**YOUR GOAL**.
Continue the notebook below on testing GNN architectures with the AMiner dataset, picking up after its last line.

# GNN Experiments on AMiner Dataset

Testing out different GNN architectures (GAT, GCN, GraphSAGE) on the AMiner author collaboration network. 
This dataset has around 10k authors across 8 research fields.

**Goal:** See which architecture works best for classifying authors by their research area based on collaboration patterns.

In [None]:
# Setting up the environment - this takes a minute
!pip install -q torch torchvision
!pip install -q torch-geometric
!pip install -q ogb
!pip install -q matplotlib seaborn pandas numpy scikit-learn

In [None]:
import torch
import torch.nn as nn
import torch.nn.functional as F
from torch_geometric.nn import GATConv, GCNConv, SAGEConv
from torch_geometric.data import Data
import matplotlib.pyplot as plt
import numpy as np
import pandas as pd
from sklearn.metrics import accuracy_score, precision_recall_fscore_support, confusion_matrix
import seaborn as sns
from datetime import datetime

# Check if GPU is available
device = torch.device('cuda' if torch.cuda.is_available() else 'cpu')
print(f"Using device: {device}")
if torch.cuda.is_available():
    print(f"GPU: {torch.cuda.get_device_name(0)}")

**ENTRIES SHOWN**.
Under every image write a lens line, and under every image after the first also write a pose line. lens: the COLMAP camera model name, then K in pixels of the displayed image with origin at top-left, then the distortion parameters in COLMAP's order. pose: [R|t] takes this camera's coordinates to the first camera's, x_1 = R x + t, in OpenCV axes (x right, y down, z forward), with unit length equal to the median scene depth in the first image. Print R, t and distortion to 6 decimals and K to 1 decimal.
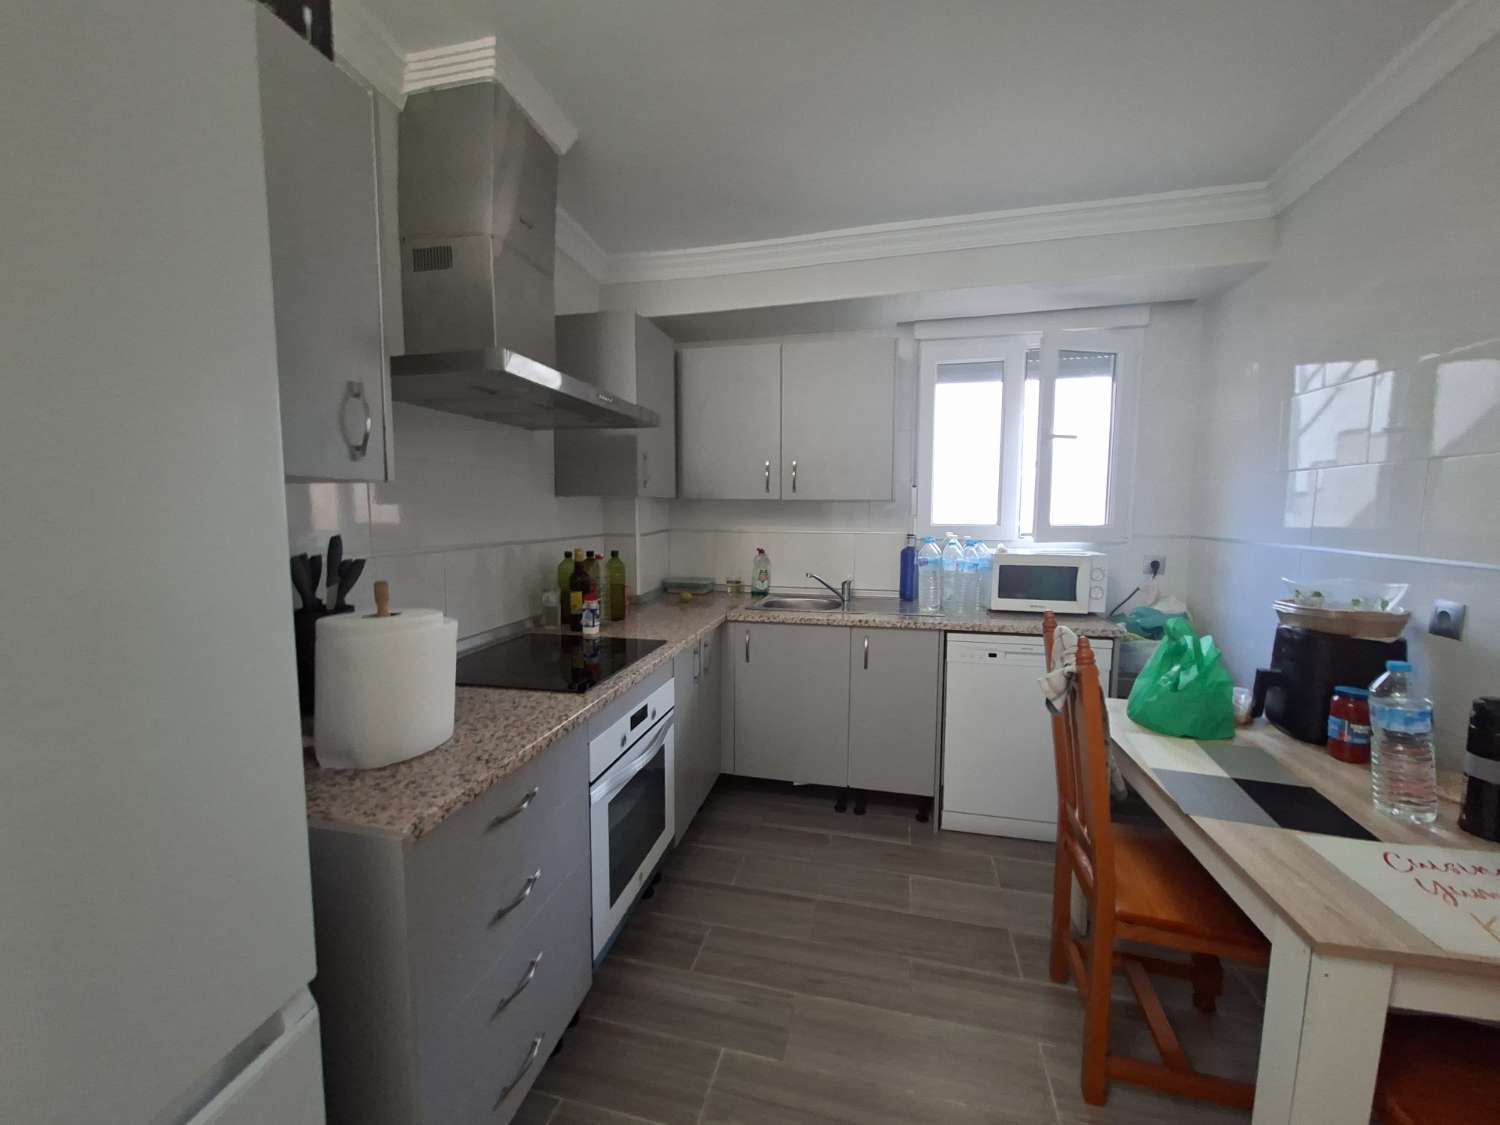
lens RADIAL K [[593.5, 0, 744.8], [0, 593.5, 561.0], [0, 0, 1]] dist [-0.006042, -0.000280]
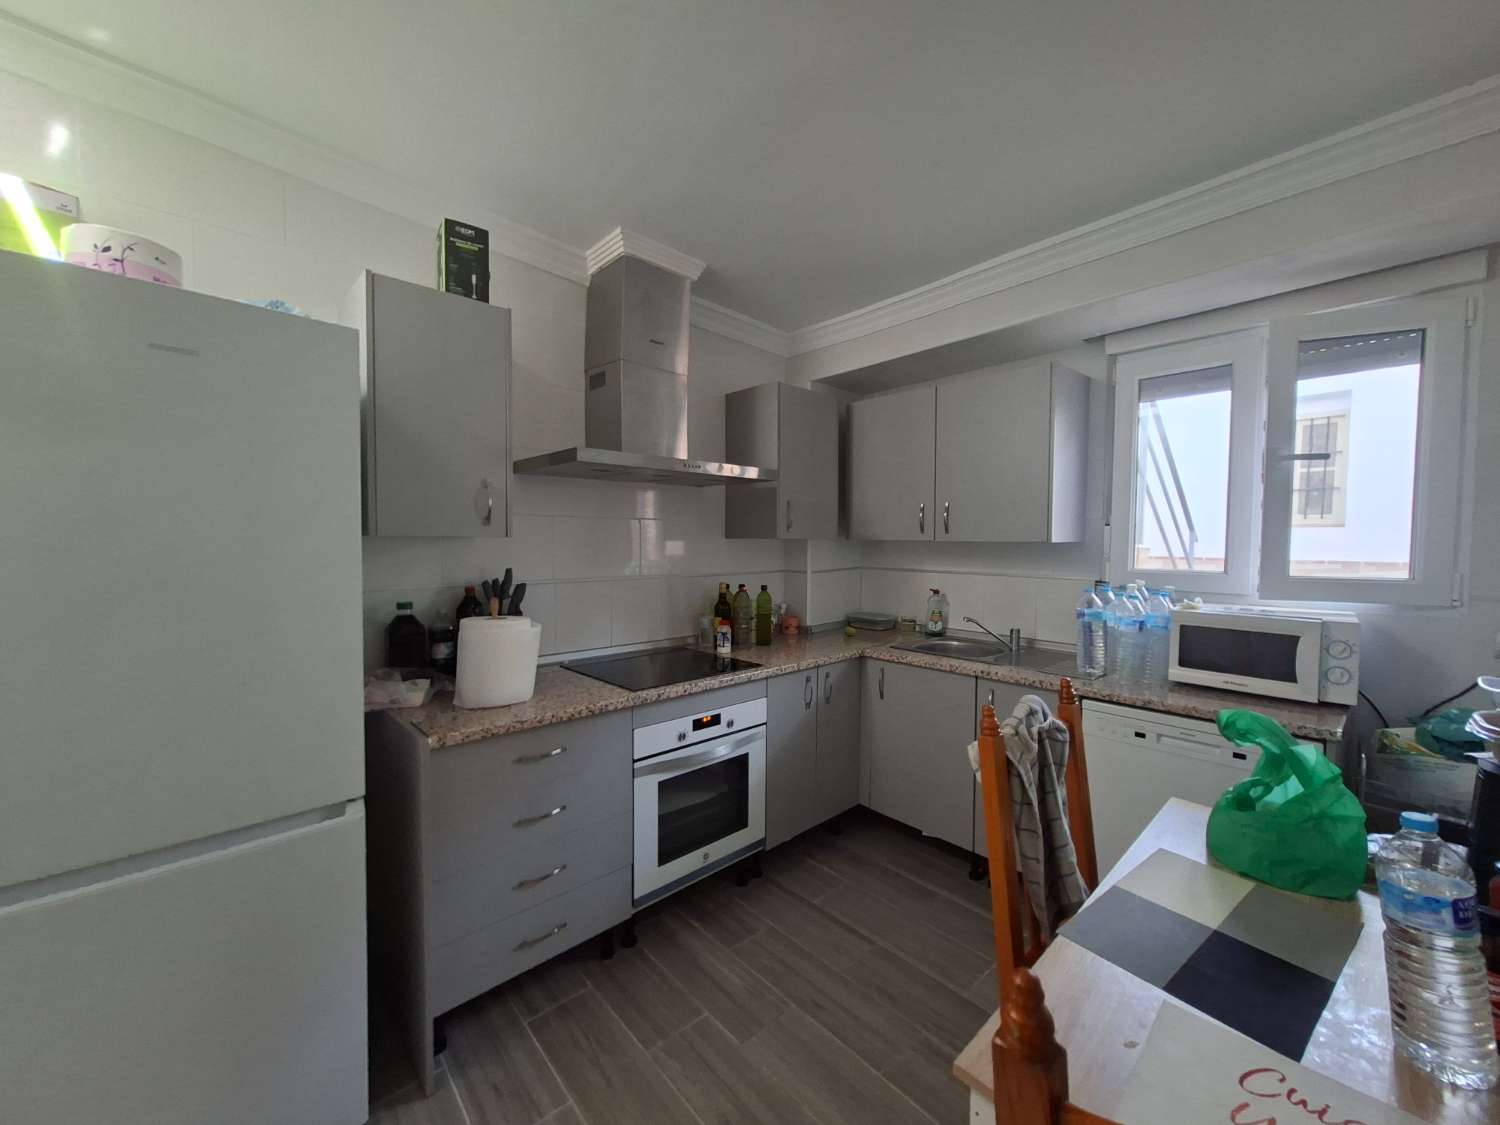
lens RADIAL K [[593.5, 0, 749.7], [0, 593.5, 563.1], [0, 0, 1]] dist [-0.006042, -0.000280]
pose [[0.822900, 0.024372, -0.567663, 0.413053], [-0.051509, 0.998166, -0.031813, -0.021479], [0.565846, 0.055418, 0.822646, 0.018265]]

---

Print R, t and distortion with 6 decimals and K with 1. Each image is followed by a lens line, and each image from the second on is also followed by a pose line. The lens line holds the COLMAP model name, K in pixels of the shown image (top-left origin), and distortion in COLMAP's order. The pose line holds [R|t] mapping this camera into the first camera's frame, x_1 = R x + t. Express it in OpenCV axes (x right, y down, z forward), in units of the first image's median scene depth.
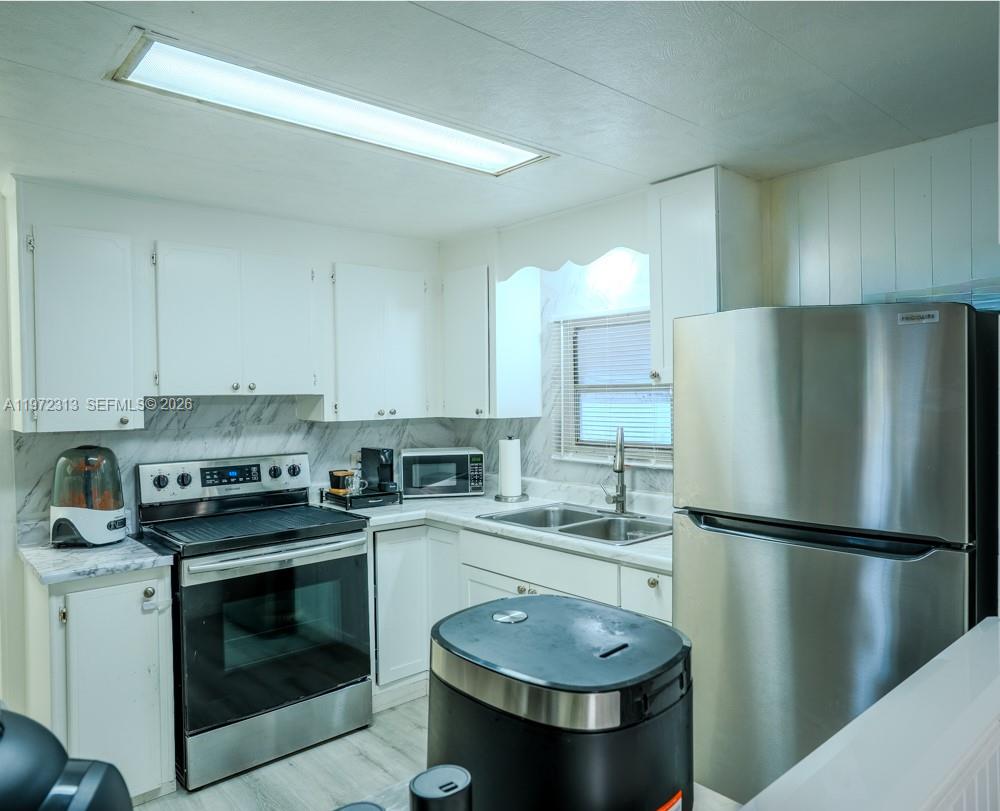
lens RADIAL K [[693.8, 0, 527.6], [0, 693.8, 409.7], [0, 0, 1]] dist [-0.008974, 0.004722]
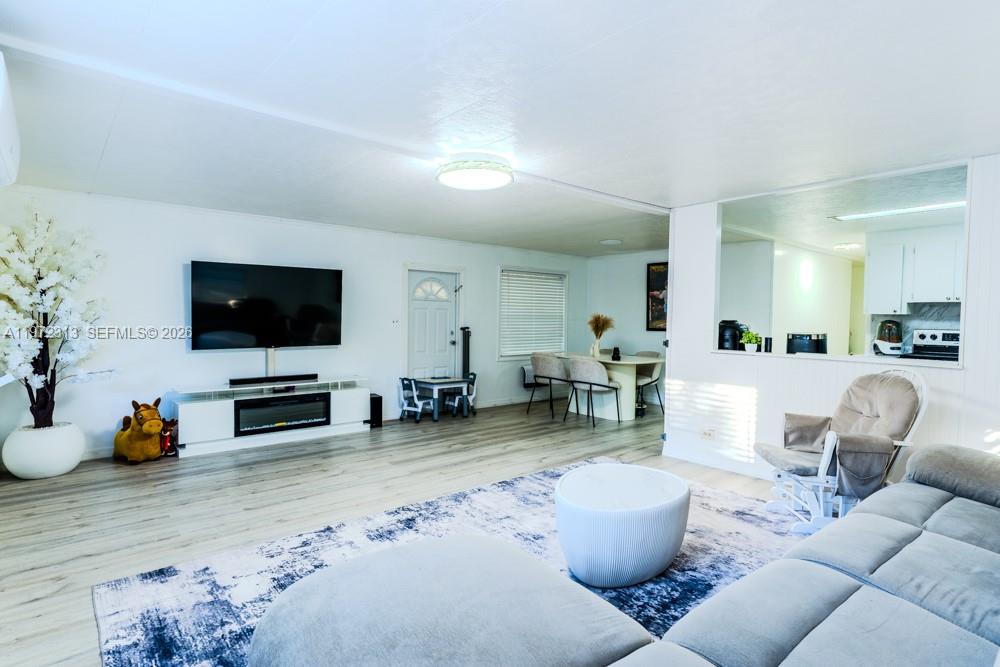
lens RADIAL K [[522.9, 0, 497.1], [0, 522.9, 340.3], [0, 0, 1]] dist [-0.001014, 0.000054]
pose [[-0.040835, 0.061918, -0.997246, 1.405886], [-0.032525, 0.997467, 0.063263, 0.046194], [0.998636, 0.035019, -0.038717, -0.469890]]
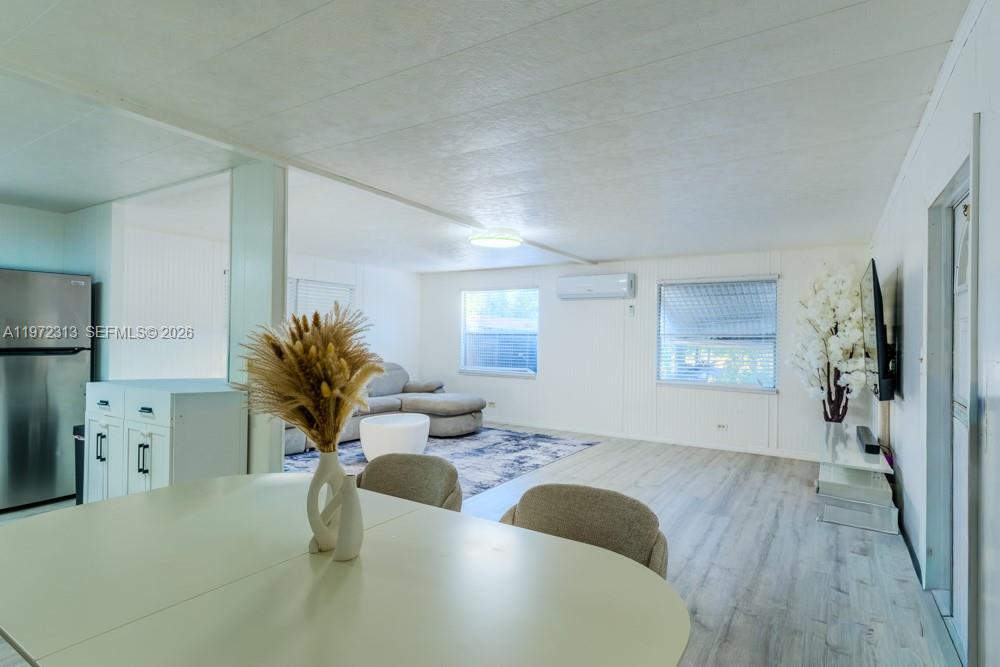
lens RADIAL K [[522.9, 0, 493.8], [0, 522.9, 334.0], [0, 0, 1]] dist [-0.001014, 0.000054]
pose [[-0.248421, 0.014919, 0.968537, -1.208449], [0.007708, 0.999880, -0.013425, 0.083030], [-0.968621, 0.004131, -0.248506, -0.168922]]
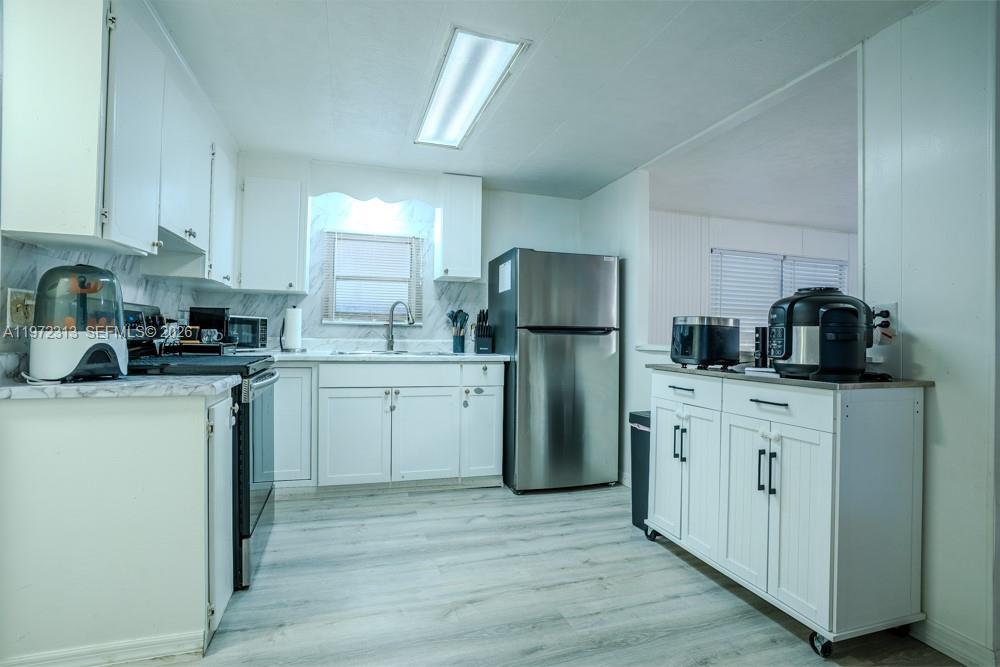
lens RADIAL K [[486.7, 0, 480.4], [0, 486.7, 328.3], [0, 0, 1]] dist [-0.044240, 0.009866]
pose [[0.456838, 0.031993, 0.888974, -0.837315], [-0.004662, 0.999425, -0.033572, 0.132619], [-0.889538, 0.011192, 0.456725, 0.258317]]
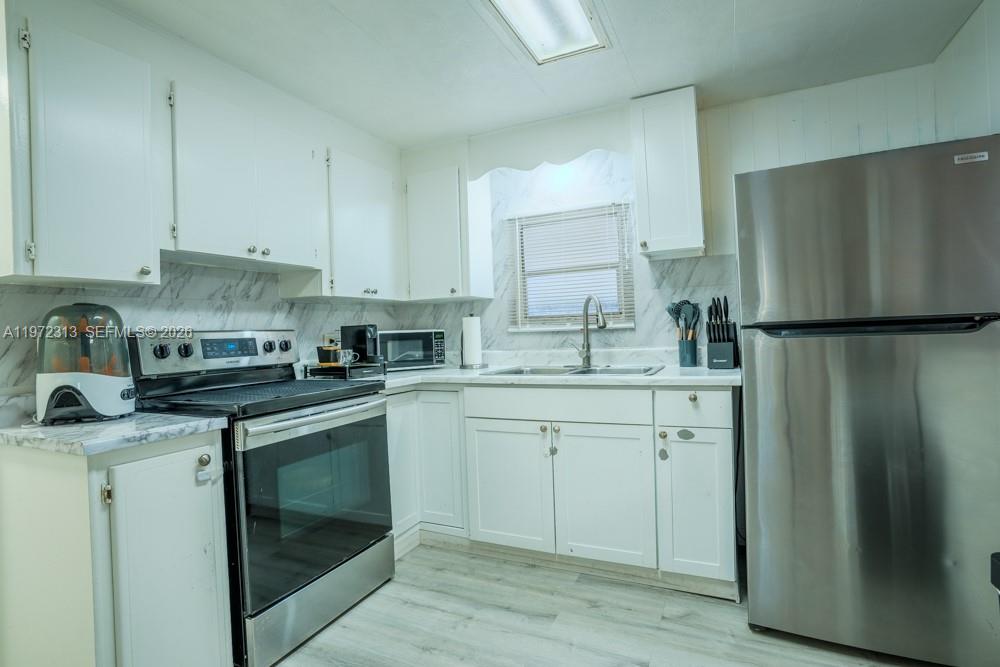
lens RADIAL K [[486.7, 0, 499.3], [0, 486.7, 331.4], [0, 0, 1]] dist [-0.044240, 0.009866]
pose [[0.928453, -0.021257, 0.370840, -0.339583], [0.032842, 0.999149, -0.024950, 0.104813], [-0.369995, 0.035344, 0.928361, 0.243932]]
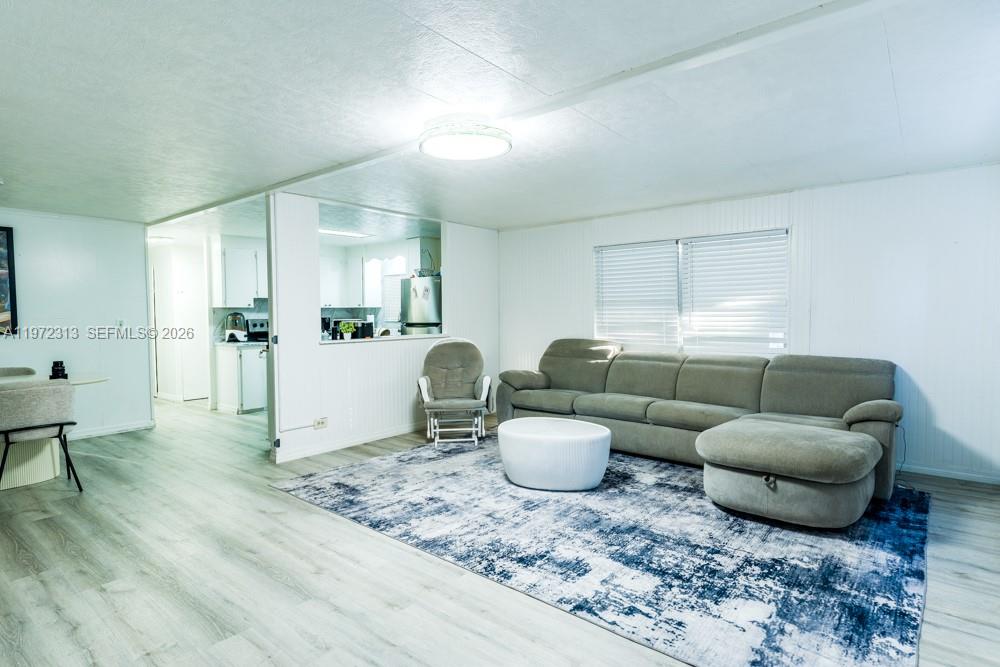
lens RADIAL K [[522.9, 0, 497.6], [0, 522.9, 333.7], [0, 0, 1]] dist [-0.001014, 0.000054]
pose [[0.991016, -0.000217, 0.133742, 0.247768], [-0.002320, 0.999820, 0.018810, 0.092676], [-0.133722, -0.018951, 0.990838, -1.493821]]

**RESPONSE AREA**.
## Loading AMiner Data

The AMiner dataset contains author collaboration networks. Each node is an author, edges represent collaborations.

In [None]:
from torch_geometric.datasets import AMiner
import torch_geometric.transforms as T

# Load the dataset
print("Loading AMiner dataset...")
dataset = AMiner(root='/tmp/AMiner', transform=T.NormalizeFeatures())
data = dataset[0]

# Basic stats
print(f"\nDataset stats:")
print(f"  Nodes (authors): {data.num_nodes}")
print(f"  Edges: {data.num_edges}")
print(f"  Features per node: {data.num_features}")
print(f"  Research fields: {dataset.num_classes}")
print(f"  Average degree: {data.num_edges / data.num_nodes:.2f}")

In [None]:
# Quick preprocessing - adding self-loops helps with message passing
from torch_geometric.utils import add_self_loops, remove_self_loops

edge_index = data.edge_index
edge_index, _ = remove_self_loops(edge_index)
edge_index, _ = add_self_loops(edge_index, num_nodes=data.num_nodes)
data.edge_index = edge_index

print(f"After adding self-loops: {data.num_edges} edges")

## Creating Train/Val/Test Splits

Using 60-20-20 split. Trying to keep it balanced across classes.

In [None]:
# Create masks for train/val/test
num_authors = data.num_nodes
num_classes = dataset.num_classes

train_mask = torch.zeros(num_authors, dtype=torch.bool)
val_mask = torch.zeros(num_authors, dtype=torch.bool)
test_mask = torch.zeros(num_authors, dtype=torch.bool)

# Split per class to keep it balanced
for c in range(num_classes):
    class_indices = (data.y == c).nonzero(as_tuple=True)[0]
    n = len(class_indices)
    
    perm = torch.randperm(n)
    train_size = int(0.6 * n)
    val_size = int(0.2 * n)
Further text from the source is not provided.